Не говори маме | страница 55
— Вы со Стефой очень похожи, — заговариваю я, чтобы звуком голоса прогнать «нас» и вернуть себя и его. — И такие странные. Вам, наверное, скучно в Красном Коммунаре.
— Нормас. — Дожевав, он все-таки договаривает: — Она в театральный хотела поступать, но теперь у нее Митька.
— А ты?
— В Москву свалю, когда бабло будет.
— И что ты там будешь делать?
— Хэ-зэ. Мужика найду. Или двух. — Вторая личина проступает под первой и прячется обратно. Примерно так в фильмах ужасов показывают вселившегося в человека дьявола. У Ильи достаточно задатков для того, чтобы влипнуть в самую дурную историю, а уж с «уроками» Джона его шансы взлетают до небес. — А ты оттуда же, да?
— Я оттуда же, да.
Снова корябает вилкой по дну тарелки. Можно было не тратить на него тушенку, раз он ее не ест.
— И че, как?
— Хорошо, если у тебя есть жилье и работа. Плохо, если их нет. Завтра, кстати, еду туда по делам.
Он вскидывает голову:
— Одна?
Тоскливо так, вроде уже и сам знает, мог бы и не спрашивать.
— Ну… Погулять в центре не получится, но, если хочешь, можем поехать вместе!
В его глазах вспыхивает нечто, похожее на жизнь, и моментально гаснет.
— Я куплю нам билеты, это недорого. А пообедать можем в «Бургер Кинге» за бонусы. Бесплатно.

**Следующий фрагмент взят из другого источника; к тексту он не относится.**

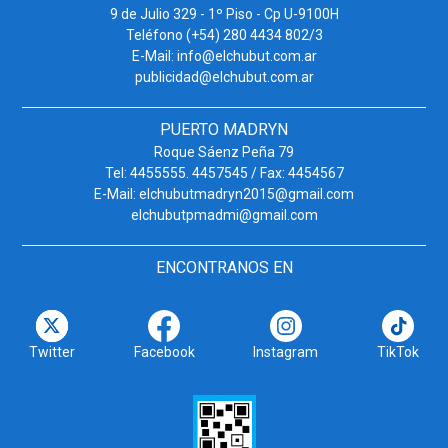
9 de Julio 329 - 1º Piso - Cp U-9100H
Teléfono (+54) 280 4434 802/3
E-Mail: info@elchubut.com.ar
publicidad@elchubut.com.ar
PUERTO MADRYN
Roque Sáenz Peña 79
Tel: 4455555. 4457545 / Fax: 4454567
E-Mail: elchubutmadryn2015@gmail.com
elchubutpmadmi@gmail.com
ENCONTRANOS EN
Twitter
Facebook
Instagram
TikTok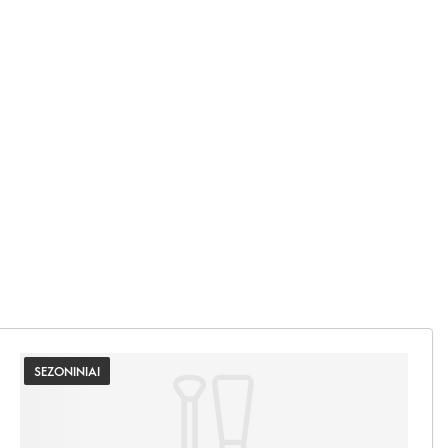
SEZONINIAI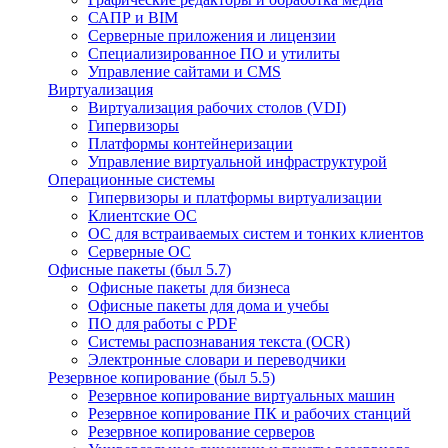
САПР и BIM
Серверные приложения и лицензии
Специализированное ПО и утилиты
Управление сайтами и CMS
Виртуализация
Виртуализация рабочих столов (VDI)
Гипервизоры
Платформы контейнеризации
Управление виртуальной инфраструктурой
Операционные системы
Гипервизоры и платформы виртуализации
Клиентские ОС
ОС для встраиваемых систем и тонких клиентов
Серверные ОС
Офисные пакеты (был 5.7)
Офисные пакеты для бизнеса
Офисные пакеты для дома и учебы
ПО для работы с PDF
Системы распознавания текста (OCR)
Электронные словари и переводчики
Резервное копирование (был 5.5)
Резервное копирование виртуальных машин
Резервное копирование ПК и рабочих станций
Резервное копирование серверов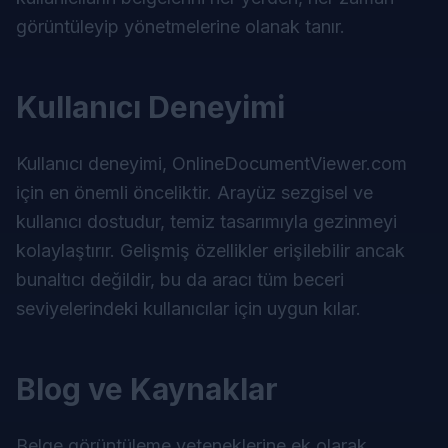
görüntüleyip yönetmelerine olanak tanır.
Kullanıcı Deneyimi
Kullanıcı deneyimi, OnlineDocumentViewer.com
için en önemli önceliktir. Arayüz sezgisel ve
kullanıcı dostudur, temiz tasarımıyla gezinmeyi
kolaylaştırır. Gelişmiş özellikler erişilebilir ancak
bunaltıcı değildir, bu da aracı tüm beceri
seviyelerindeki kullanıcılar için uygun kılar.
Blog ve Kaynaklar
Belge görüntüleme yeteneklerine ek olarak,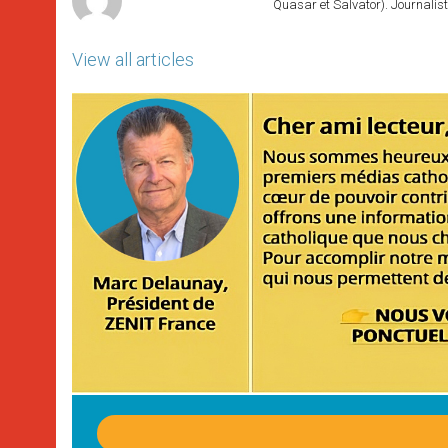
Quasar et Salvator). Journalist
View all articles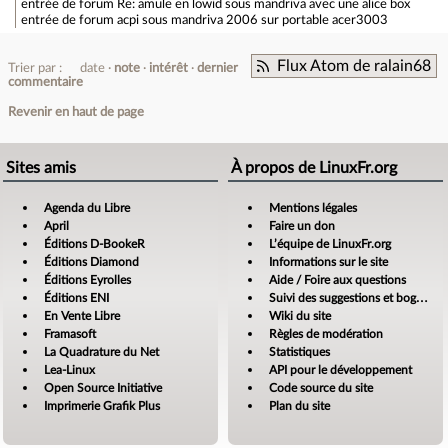
entrée de forum
Re: amule en lowid sous mandriva avec une alice box
entrée de forum
acpi sous mandriva 2006 sur portable acer3003
Flux Atom de ralain68
Trier par :
date
note
intérêt
dernier
commentaire
Revenir en haut de page
Sites amis
À propos de LinuxFr.org
Agenda du Libre
Mentions légales
April
Faire un don
Éditions D-BookeR
L’équipe de LinuxFr.org
Éditions Diamond
Informations sur le site
Éditions Eyrolles
Aide / Foire aux questions
Éditions ENI
Suivi des suggestions et bogues
En Vente Libre
Wiki du site
Framasoft
Règles de modération
La Quadrature du Net
Statistiques
Lea-Linux
API pour le développement
Open Source Initiative
Code source du site
Imprimerie Grafik Plus
Plan du site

Кажется, теперь не только я мечтаю, чтобы поскорее наступило завтра.
Яма
Это Мандос[10]. Он в снегу: заснеженные дорожки, замок из красного кирпича с пустыми окнами, огромное снежное поле — все такое яркое, что больно глазам, и очень холодно, но по дороге сюда мы с папой встречаем белок. Они скачут прямо перед нами, пушистые и веселые, и мне стыдно жаловаться на холод, потому что белки не жалуются, и светит солнце, за моей спиной стоит самая красивая на свете Амариэ, ее ладони лежат на моих плечах — сейчас начнется. Я слышу про дюраль и гровер, еще про гуманизацию, двуручник и кистень, и эти слова неразрывно связываются в моей голове со снежными кружевами, морозом и белками. Перед моим лицом то и дело мелькает бутылка: ее передают друг другу Змей и Стилет. Они тоже красивые — длинноволосые, с хайратниками поперек лбов и с огромными черными щитами. Я немного влюблена в них обоих. Но сейчас мы ждем папу, и он выходит на поле, мощно взрыхляя ногами снег. Из развалин замка появляется Дурин — он не враг, потому что сидел у нас дома и пил из такой же бутылки, как у Стилета и Змея, и очень здорово играл на гитаре и пел про золотые деревья и юную листву. Я сидела на диване и одними губами повторяла слова песни. Там было еще «в ножнах запоет клинок» и «новым битвам грянет срок» — грянул! Папа размахивается, и они с Дурином скрещивают мечи. Я не хочу, чтобы они дрались, но Амариэ гладит меня по шапке и шепчет, что это тренировка перед настоящим боем, поэтому я сжимаю пальцы, кусаю губы и очень, очень болею за папу. Сначала побеждает Дурин, но потом папа нарочно падает и рубит Дурина по ноге так внезапно, что я кричу от радости, а когда Дурин оказывается повержен, бегу к ним обоим через снежное поле, проваливаясь по колено. «Дурин, Дурин! — кричу я и глажу его по лысой макушке, и как только он не мерзнет без шапки? — Прости, что папа тебя убил, ты еще придешь к нам в гости?» И не понимаю, почему все, даже Амариэ, смеются.